La suite devrait sourire à Oulaya Amamra, même si elle sait, peut-être plus que d’autres, que ses choix demandent une attention radicale. L’éventail des rôles pour une jeune femme venue de banlieue n’a pas toujours l’ampleur souhaitable. Elle raconte comment un metteur en scène de théâtre réputé lui a proposé une audition pour l’adaptation contemporaine d’une pièce majeure du répertoire français. Il avait décidé que le frère de ce personnage mythique aurait aujourd’hui participé aux attentats du Bataclan. “Pour moi, c’était non. Pourquoi jouer ça ? C’est frustrant. Ce n’est qu’un exemple parmi tant d’autres des rôles qu’on m’a proposés, où tu te dis : ‘Non !’ Dans les choix et les refus, on s’exprime. Il me semble qu’on peut voir autre chose de moi que la surface. J’ai envie de tracer ma route de cette manière, en choisissant les metteurs en scène et en gardant ma curiosité. Picasso disait que sa politique, c’était son pinceau.
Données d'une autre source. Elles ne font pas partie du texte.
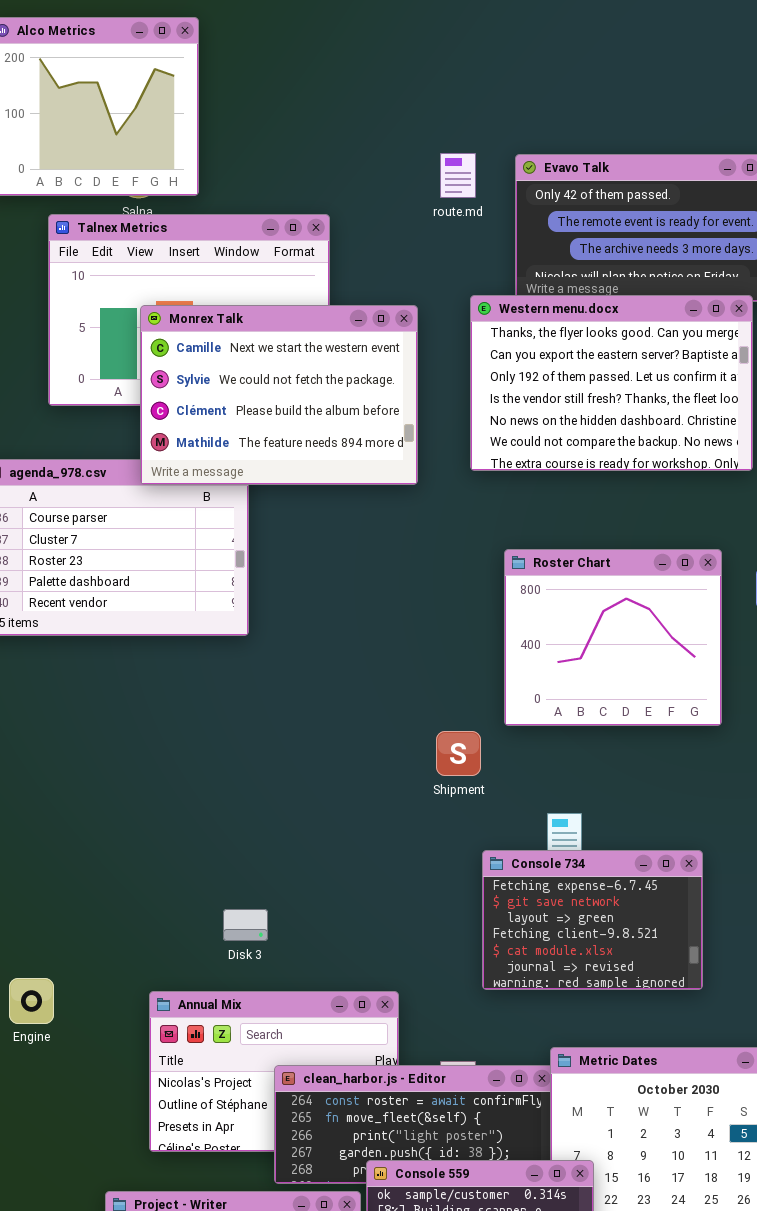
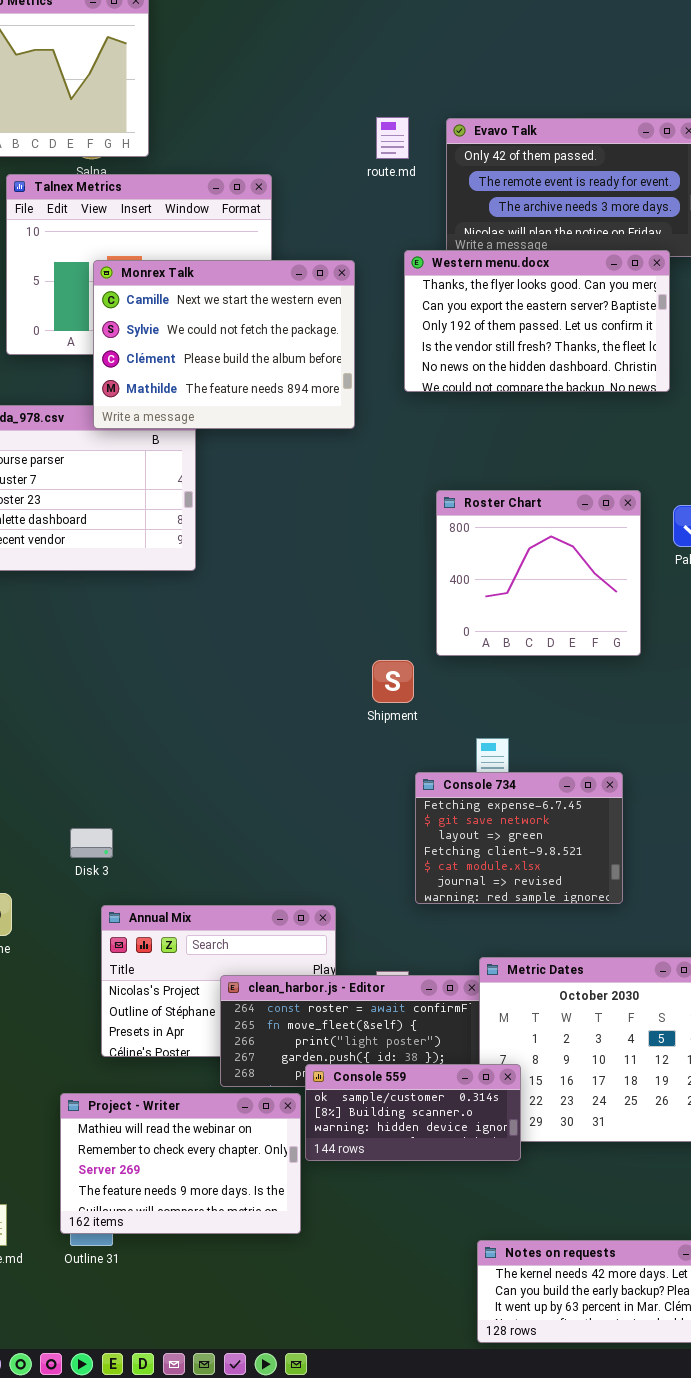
Western menu.docx: [470,295,753,471] -> [404,250,670,392], resized
Disk 3: [223,909,268,941] -> [70,828,113,858], moved

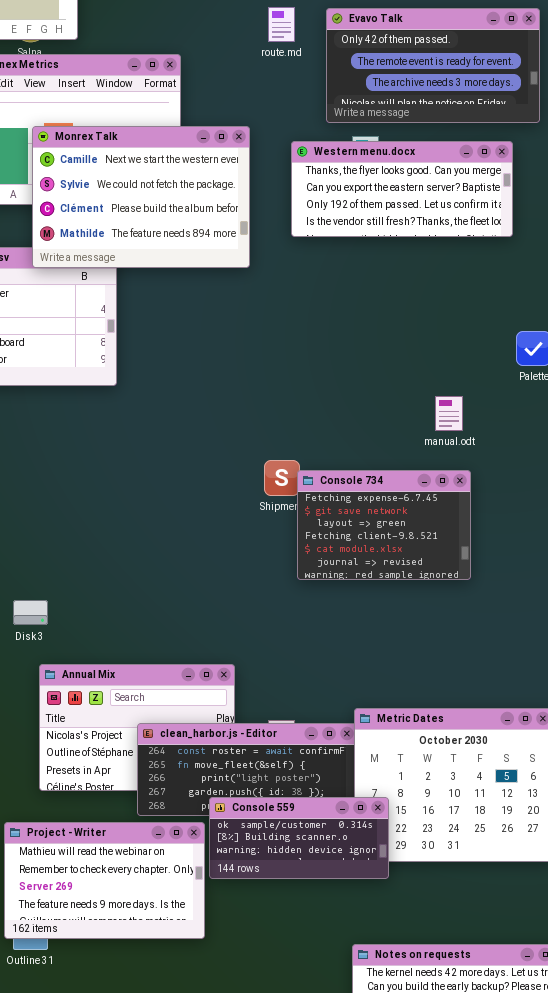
Western menu.docx: [404,250,670,392] -> [291,141,513,237], resized
Roster Chart: [436,490,641,656] -> none, closed
Console 734: [415,772,623,904] -> [297,470,471,580], moved

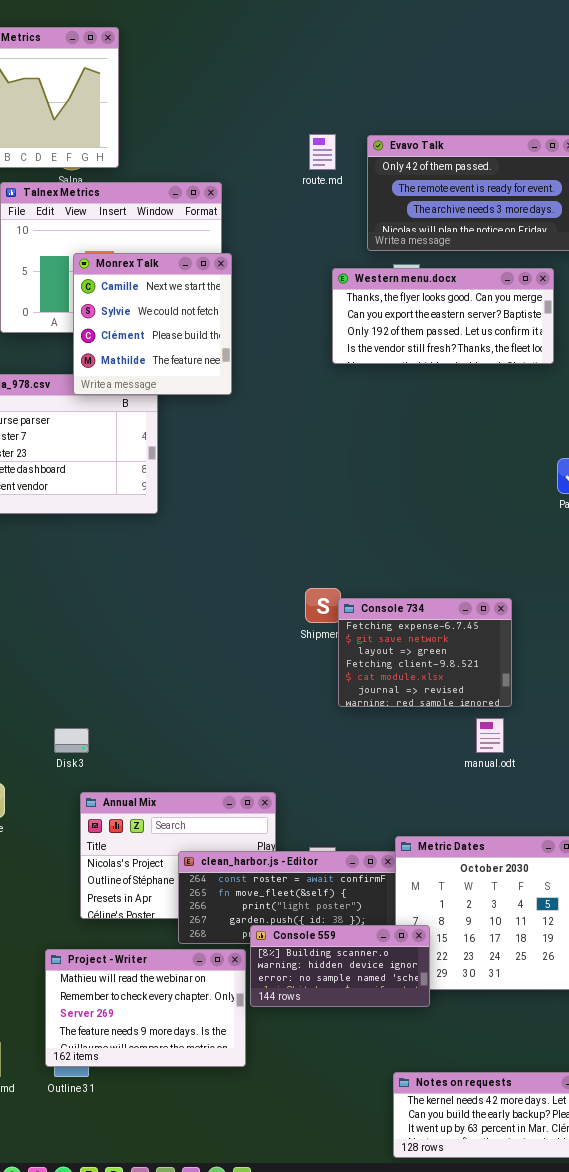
Monrex Talk: [32,126,250,268] -> [73,253,232,395], resized
manual.odt: [435,396,463,431] -> [476,718,504,753], moved
Console 559: [209,797,389,879] -> [250,925,430,1007], scrolled down 1 row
Moi, ce sont mes films.” Interrogée sur les pas timides mais réels effectués par le cinéma français en direction d’une plus grande diversité de points de vue, l’actrice exprime son espoir. “Ce n’était pas du tout le cas il y a dix ans. Ladj Ly avec Les Misérables, ma sœur Houda Benyamina, c’est fou ce qui leur est arrivé. Et en même temps, des gens comme Philippe Garrel s’ouvrent aussi, la preuve, j’y suis ! On peut rêver au Conservatoire, à la Comédie-Française, il y a toute une génération de jeunes talents avec Dylan Robert, Kenza Fortas... Ça va être de plus en plus beau et de plus en plus grand. Les portes s’ouvrent, on est dans la meilleure époque pour ça. Notre place, on l’a.”
Le Sel des larmes de Philippe Garrel. Sortie reportée (initialement le 8 avril).